We can use males to create new hybrids or move a line forward, directionally working a line towards a specific endgame such as a backcross or IBL.
For example, our Super Lemon Haze is an IBL that was created using a mixture of Fem and M/F breeding. I used a male that I have known and worked with on multiple lines because I knew how its expressions breed.
If we are making an F1, I’m picking three males of the same phenotype to pollinate my female plants.
I pick three plants that all have the similar growth characteristics to eliminate that variation and also out of a lack of data; this is done to widen the net to capture desired breeding traits. With an F1, you’re typically not familiar enough to narrow it down to one plant for pollination and one for seed-making.
By the time we begin making an F2, we’ve gotten a sense of what the F1 offspring look like, and how parental expressions breed.
After you’ve had a chance to see the line of F1 plants and which traits carried forward, you can begin to narrow down your choices, but I am still using at least two males (if not three) with similar expressions.
As you progress to F3 and F4 lines, you become much more familiar with what expressions you are working to stabilize.
At this point, phenotypical variation continues to decrease.

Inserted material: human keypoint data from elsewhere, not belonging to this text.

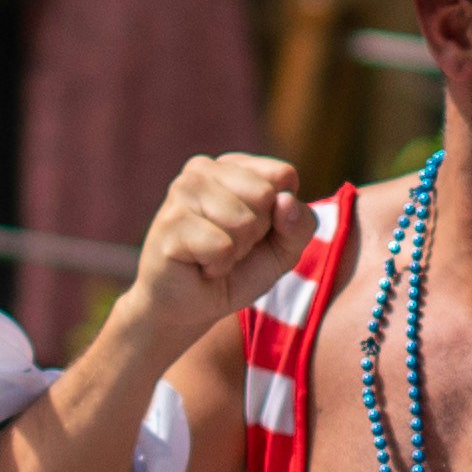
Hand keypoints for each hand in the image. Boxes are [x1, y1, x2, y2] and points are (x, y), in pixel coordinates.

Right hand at [112, 150, 300, 363]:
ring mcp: (182, 192)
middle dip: (257, 233)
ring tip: (214, 254)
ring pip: (244, 221)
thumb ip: (300, 223)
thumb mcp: (284, 248)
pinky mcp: (171, 222)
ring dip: (237, 251)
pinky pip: (222, 246)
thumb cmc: (237, 270)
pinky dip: (219, 265)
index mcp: (233, 165)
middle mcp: (203, 169)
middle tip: (231, 246)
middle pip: (265, 195)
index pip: (283, 175)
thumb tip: (285, 201)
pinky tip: (200, 264)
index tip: (256, 231)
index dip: (281, 214)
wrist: (189, 306)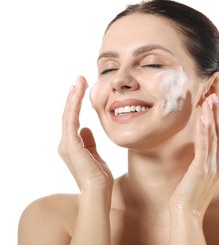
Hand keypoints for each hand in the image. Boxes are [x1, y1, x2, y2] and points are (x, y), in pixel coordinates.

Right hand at [58, 76, 112, 193]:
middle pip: (69, 114)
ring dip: (74, 96)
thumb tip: (86, 128)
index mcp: (72, 145)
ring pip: (69, 114)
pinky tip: (78, 93)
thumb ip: (89, 141)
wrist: (98, 191)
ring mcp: (67, 144)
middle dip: (74, 95)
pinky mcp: (71, 145)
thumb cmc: (99, 176)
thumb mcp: (95, 154)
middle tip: (79, 79)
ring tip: (79, 81)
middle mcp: (66, 143)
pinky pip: (72, 120)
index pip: (73, 119)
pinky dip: (74, 106)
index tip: (81, 89)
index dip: (76, 103)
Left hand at [169, 93, 218, 216]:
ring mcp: (213, 167)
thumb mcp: (206, 177)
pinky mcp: (200, 168)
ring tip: (209, 100)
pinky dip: (203, 129)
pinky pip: (203, 145)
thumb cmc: (193, 195)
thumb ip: (209, 163)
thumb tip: (206, 149)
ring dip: (212, 116)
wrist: (188, 213)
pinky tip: (201, 117)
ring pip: (215, 136)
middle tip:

Depending on how well we learn the line and how much variation exists, we may select a single male, but this is not done until variation is nominal and has been narrowed to a single phenotype. At this point, by using a single male, we can begin to homogenize with more precision.
When breeding with males, especially earlier filial generations, the ideal selections are the most “typical”.
If you think of a bell curve, you are looking for males that make up that middle portion. Outliers will present increased variation (and further outliers) in offspring, making homogenization more difficult.
Most people that we talk to about fem seeds just simply aren't sure of how they’re made and what it means for a seed to be “feminized.”
Often, they have run both reg’s and fem’s, and they like both, but most don’t have enough personal experience with running enough seeds to have a thorough understanding of why both processes exist and both types of seeds remain on the market.
The people that I know that run a ton of seeds are not biased one way or the other; they will use both depending on what they are looking for.
It’s not just philosophically, “What are the benefits of using males or females?” It’s a matter of what you have in your stable; what's worth running and what's worth working with.